Blockchain Quote to Note: The Value of Big Data as an Efficient Error Reducer
September 6, 2017
I read “Blockchains for Artificial Intelligence: From Decentralized Model Exchanges to Model Audit Trails.” The foundation of the write up is that blockchain technology can be used to bring more control to data and models. The idea is an interesting one. I spotted a passage tucked into the lower 20 percent of the article which I judged to be a quote to note. Here’s the passage I highlighted:
as you added more data — not just a bit more data but orders of magnitude more data — and kept the algorithms the same, then the error rates kept going down, by a lot. By the time the datasets were three orders of magnitude larger, error was less than 5%. In many domains, there’s a world of difference between 18% and 5%, because only the latter is good enough for real-world application. Moreover, the best-performing algorithms were the simplest; and the worst algorithm was the fanciest. Boring old perceptrons from the 1950s were beating state-of-the-art techniques.
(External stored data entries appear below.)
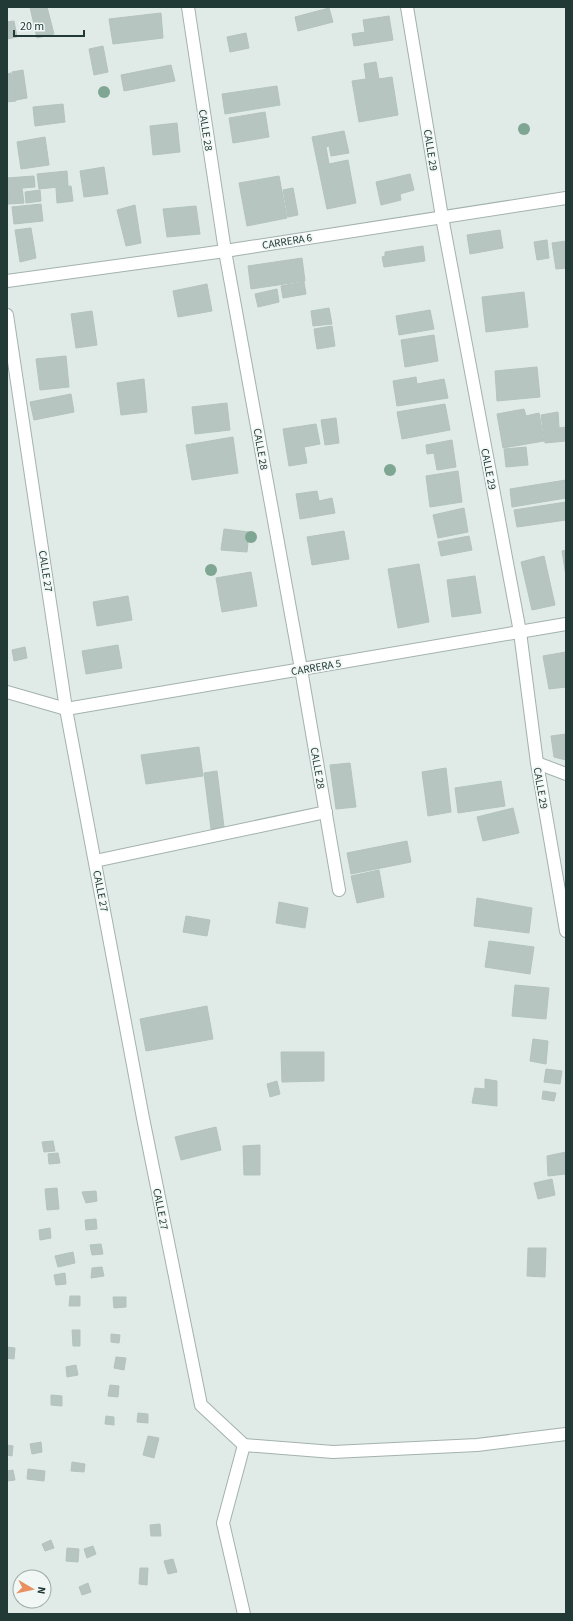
<svg xmlns="http://www.w3.org/2000/svg" width="573" height="1621" font-family="'Source Sans 3',sans-serif">
<style>
.building{fill:#b6c5c0;stroke:#b3c3be}
.lines{fill:none;stroke-linecap:round;stroke-linejoin:round}
.minor-casing{stroke:#a3b2ae;stroke-width:14}
.minor{stroke:#fff;stroke-width:12}
.tree{fill:#7fa693}
.labels{text-anchor:middle;stroke-width:3.5;stroke-linejoin:round;paint-order:stroke}
.street-label{font-size:11px;fill:#223a36;stroke:#f1f7f5}
</style>
<rect width="100%" height="100%" fill="#e0eae7"/>
<g class="building">
<polygon points="30,7 47,7 54,34 37,38"/>
<polygon points="329,8 333,22 298,31 295,17"/>
<polygon points="161,13 163,38 113,44 109,19"/>
<polygon points="389,16 393,40 354,46 352,34 365,32 363,20"/>
<polygon points="14,21 17,37 7,39 7,22"/>
<polygon points="246,33 249,48 230,52 227,37"/>
<polygon points="103,46 108,72 94,75 89,49"/>
<polygon points="376,62 379,79 392,77 398,115 359,122 352,81 366,79 364,64"/>
<polygon points="171,65 175,81 124,91 121,75"/>
<polygon points="23,70 27,98 16,100 12,72"/>
<polygon points="11,73 16,101 7,102 7,74"/>
<polygon points="277,86 280,105 225,114 222,94"/>
<polygon points="63,104 65,122 35,126 33,107"/>
<polygon points="265,112 269,137 233,143 229,118"/>
<polygon points="177,123 180,152 153,155 150,126"/>
<polygon points="344,131 349,153 331,156 329,146 326,147 329,164 348,160 356,203 327,209 312,137"/>
<polygon points="45,137 49,165 21,169 17,142"/>
<polygon points="104,167 108,194 84,197 80,171"/>
<polygon points="67,171 68,186 39,189 37,174"/>
<polygon points="410,174 414,190 400,194 401,200 381,205 376,182"/>
<polygon points="34,176 35,187 22,188 24,203 8,204 7,178"/>
<polygon points="279,176 287,218 247,226 239,183"/>
<polygon points="71,186 73,201 57,203 56,188"/>
<polygon points="293,188 298,215 288,217 283,190"/>
<polygon points="40,190 41,201 26,203 25,192"/>
<polygon points="41,204 43,221 14,224 12,207"/>
<polygon points="135,205 141,243 126,246 117,210"/>
<polygon points="196,206 200,234 167,237 163,209"/>
<polygon points="31,228 36,258 20,262 15,230"/>
<polygon points="500,230 503,248 470,254 467,235"/>
<polygon points="547,240 549,258 537,260 534,242"/>
<polygon points="566,241 566,268 556,269 552,243"/>
<polygon points="423,246 425,261 384,267 382,257 385,256 385,252"/>
<polygon points="302,258 305,281 251,289 248,266"/>
<polygon points="304,282 306,294 283,298 281,286"/>
<polygon points="207,284 212,311 178,317 173,291"/>
<polygon points="277,289 279,302 258,307 255,294"/>
<polygon points="524,292 528,327 486,332 482,297"/>
<polygon points="329,308 332,324 313,326 311,311"/>
<polygon points="430,310 434,329 399,335 396,316"/>
<polygon points="92,311 97,345 76,348 71,314"/>
<polygon points="332,326 335,346 317,349 314,329"/>
<polygon points="434,335 438,361 405,367 401,340"/>
<polygon points="66,356 69,387 40,390 36,359"/>
<polygon points="537,367 540,397 497,401 495,371"/>
<polygon points="416,377 417,384 444,379 448,398 397,406 393,381"/>
<polygon points="144,379 147,412 121,415 117,383"/>
<polygon points="71,394 74,412 34,420 30,402"/>
<polygon points="227,403 230,430 195,434 192,407"/>
<polygon points="445,404 450,430 402,439 397,412"/>
<polygon points="524,409 526,416 539,413 544,441 503,448 497,414"/>
<polygon points="558,412 559,428 566,427 566,441 545,443 541,415"/>
<polygon points="336,418 339,443 325,445 321,420"/>
<polygon points="316,424 320,444 304,447 307,463 289,466 283,429"/>
<polygon points="233,437 238,473 192,480 186,445"/>
<polygon points="452,440 456,467 437,470 434,453 427,454 426,445"/>
<polygon points="526,447 528,465 506,467 504,449"/>
<polygon points="458,471 462,502 430,507 426,476"/>
<polygon points="566,480 566,498 512,507 510,489"/>
<polygon points="317,491 319,501 332,498 335,513 300,519 296,494"/>
<polygon points="566,502 566,520 517,527 514,510"/>
<polygon points="464,508 468,532 438,538 433,515"/>
<polygon points="224,529 249,532 247,552 221,550"/>
<polygon points="344,531 349,559 312,565 307,537"/>
<polygon points="469,536 472,550 441,556 438,542"/>
<polygon points="566,550 566,576 562,551"/>
<polygon points="544,556 555,605 532,610 521,562"/>
<polygon points="419,564 429,622 398,628 388,569"/>
<polygon points="251,572 257,606 222,612 216,578"/>
<polygon points="475,576 481,613 452,617 447,580"/>
<polygon points="128,596 132,620 97,626 93,602"/>
<polygon points="118,645 122,668 86,674 82,651"/>
<polygon points="25,647 27,658 14,661 12,650"/>
<polygon points="566,652 566,687 549,689 543,656"/>
<polygon points="566,734 566,760 554,757 551,736"/>
<polygon points="199,747 203,776 146,784 141,755"/>
<polygon points="350,763 356,807 336,809 330,765"/>
<polygon points="446,768 451,812 428,816 422,772"/>
<polygon points="217,771 224,827 211,829 204,773"/>
<polygon points="501,781 505,806 458,813 455,788"/>
<polygon points="513,808 519,833 483,841 477,817"/>
<polygon points="407,841 411,862 351,874 347,853"/>
<polygon points="379,870 384,897 357,903 351,876"/>
<polygon points="477,898 532,908 529,933 474,926"/>
<polygon points="279,902 308,908 305,928 276,923"/>
<polygon points="186,916 210,920 207,936 183,932"/>
<polygon points="489,941 534,947 530,974 485,967"/>
<polygon points="515,985 549,988 546,1019 512,1016"/>
<polygon points="207,1006 213,1039 146,1051 140,1019"/>
<polygon points="533,1039 548,1041 546,1064 530,1061"/>
<polygon points="281,1052 324,1052 324,1081 282,1082"/>
<polygon points="546,1069 562,1071 560,1084 544,1082"/>
<polygon points="485,1079 497,1081 497,1106 472,1103 475,1088 485,1089"/>
<polygon points="277,1081 280,1094 270,1097 267,1084"/>
<polygon points="543,1091 556,1093 554,1101 542,1099"/>
<polygon points="216,1127 221,1150 181,1160 175,1137"/>
<polygon points="53,1141 55,1151 44,1152 42,1142"/>
<polygon points="260,1145 260,1175 244,1175 243,1146"/>
<polygon points="566,1152 566,1174 548,1176 547,1156"/>
<polygon points="58,1153 60,1163 49,1164 48,1154"/>
<polygon points="552,1179 555,1195 538,1199 534,1183"/>
<polygon points="57,1188 59,1209 47,1210 45,1189"/>
<polygon points="96,1191 97,1201 86,1203 82,1192"/>
<polygon points="96,1219 97,1229 86,1230 85,1220"/>
<polygon points="50,1228 51,1238 40,1240 39,1230"/>
<polygon points="101,1244 103,1254 92,1255 90,1245"/>
<polygon points="528,1248 546,1248 545,1277 527,1276"/>
<polygon points="73,1252 75,1263 58,1267 55,1256"/>
<polygon points="102,1267 104,1276 91,1278 92,1268"/>
<polygon points="65,1273 66,1284 56,1285 54,1275"/>
<polygon points="70,1296 80,1296 80,1306 69,1306"/>
<polygon points="113,1297 126,1297 126,1307 114,1308"/>
<polygon points="72,1330 80,1330 80,1346 73,1346"/>
<polygon points="111,1334 120,1335 119,1343 111,1342"/>
<polygon points="7,1347 15,1348 14,1359 7,1358"/>
<polygon points="116,1357 126,1358 124,1370 114,1368"/>
<polygon points="76,1365 78,1375 67,1377 66,1367"/>
<polygon points="110,1385 119,1386 118,1397 108,1396"/>
<polygon points="51,1395 62,1396 62,1406 51,1405"/>
<polygon points="138,1413 148,1414 148,1423 137,1422"/>
<polygon points="106,1416 114,1417 114,1425 105,1424"/>
<polygon points="148,1436 159,1438 154,1458 143,1455"/>
<polygon points="41,1442 42,1452 32,1454 30,1444"/>
<polygon points="7,1445 13,1446 12,1456 7,1455"/>
<polygon points="72,1462 85,1464 84,1472 71,1471"/>
<polygon points="28,1469 45,1471 44,1481 27,1479"/>
<polygon points="13,1470 15,1480 7,1481 7,1471"/>
<polygon points="160,1524 161,1536 151,1536 150,1525"/>
<polygon points="51,1540 54,1548 45,1551 42,1544"/>
<polygon points="93,1546 96,1554 87,1558 84,1549"/>
<polygon points="67,1548 79,1549 78,1562 66,1561"/>
<polygon points="173,1559 177,1572 168,1574 164,1561"/>
<polygon points="140,1568 148,1568 147,1585 139,1584"/>
<polygon points="88,1583 91,1592 82,1595 79,1587"/>
</g>
<g class="lines">
<g class="minor-casing">
<g id="minor">
<polyline points="188,7 225,251 301,669 339,890"/>
<polyline points="407,7 442,217 520,632 537,763 566,931"/>
<polyline points="7,281 225,251 566,198"/>
<polyline points="7,315 66,709 143,1118 201,1405 244,1445"/>
<polyline points="7,692 66,709 566,624"/>
<polyline points="537,763 566,774"/>
<polyline points="95,861 326,812"/>
<polyline points="244,1445 333,1452 477,1445 566,1434"/>
<polyline points="244,1445 223,1523 244,1614"/>
</g>
</g>
<use href="#minor" class="minor"/>
</g>
<g class="tree">
<circle cx="104" cy="92" r="6"/>
<circle cx="524" cy="129" r="6"/>
<circle cx="390" cy="470" r="6"/>
<circle cx="251" cy="537" r="6"/>
<circle cx="211" cy="570" r="6"/>
</g>
<g class="labels">
<g class="street-label">
<text transform="translate(206 130) rotate(81)" y="4">CALLE 28</text>
<text transform="translate(431 150) rotate(81)" y="4">CALLE 29</text>
<text transform="translate(287 241) rotate(-9)" y="4">CARRERA 6</text>
<text transform="translate(261 449) rotate(80)" y="4">CALLE 28</text>
<text transform="translate(489 469) rotate(79)" y="4">CALLE 29</text>
<text transform="translate(46 571) rotate(81)" y="4">CALLE 27</text>
<text transform="translate(316 667) rotate(-10)" y="4">CARRERA 5</text>
<text transform="translate(318 768) rotate(80)" y="4">CALLE 28</text>
<text transform="translate(541 788) rotate(80)" y="4">CALLE 29</text>
<text transform="translate(101 891) rotate(79)" y="4">CALLE 27</text>
<text transform="translate(161 1209) rotate(79)" y="4">CALLE 27</text>
</g>
</g>
<rect width="573" height="1621" fill="none" stroke="#223a36" stroke-width="16"/>
<g transform="translate(32 1589) rotate(99)"><circle r="19" fill="#f1f7f5" stroke="#9eaba9"/>
<path d="M0-3L7 15L0 10L-7 15Z" fill="#ea8f5f"/>
<text y="-6" font-size="11" font-weight="bold" text-anchor="middle" fill="#223a36">N</text>
</g>
<path d="M14 30v6h70v-6" fill="none" stroke="#223a36" stroke-width="2"/>
<text x="20" y="30" font-size="12" fill="#223a36" stroke="#f1f7f5" stroke-width="3" paint-order="stroke">20 m</text>
</svg>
Bayesian methods date from the 18th century and work well. Despite LaPlacian and Markovian bolt ons, the drift problem bedevils some implementations. The solution? Pump in more training data, and the centuries old techniques work like a jazzed millennial with a bundle of venture money.
Care to name a large online outfit which may find this an idea worth nudging forward? I don’t think it will be Verizon Oath or Tronc.
Stephen E Arnold, September 6, 2017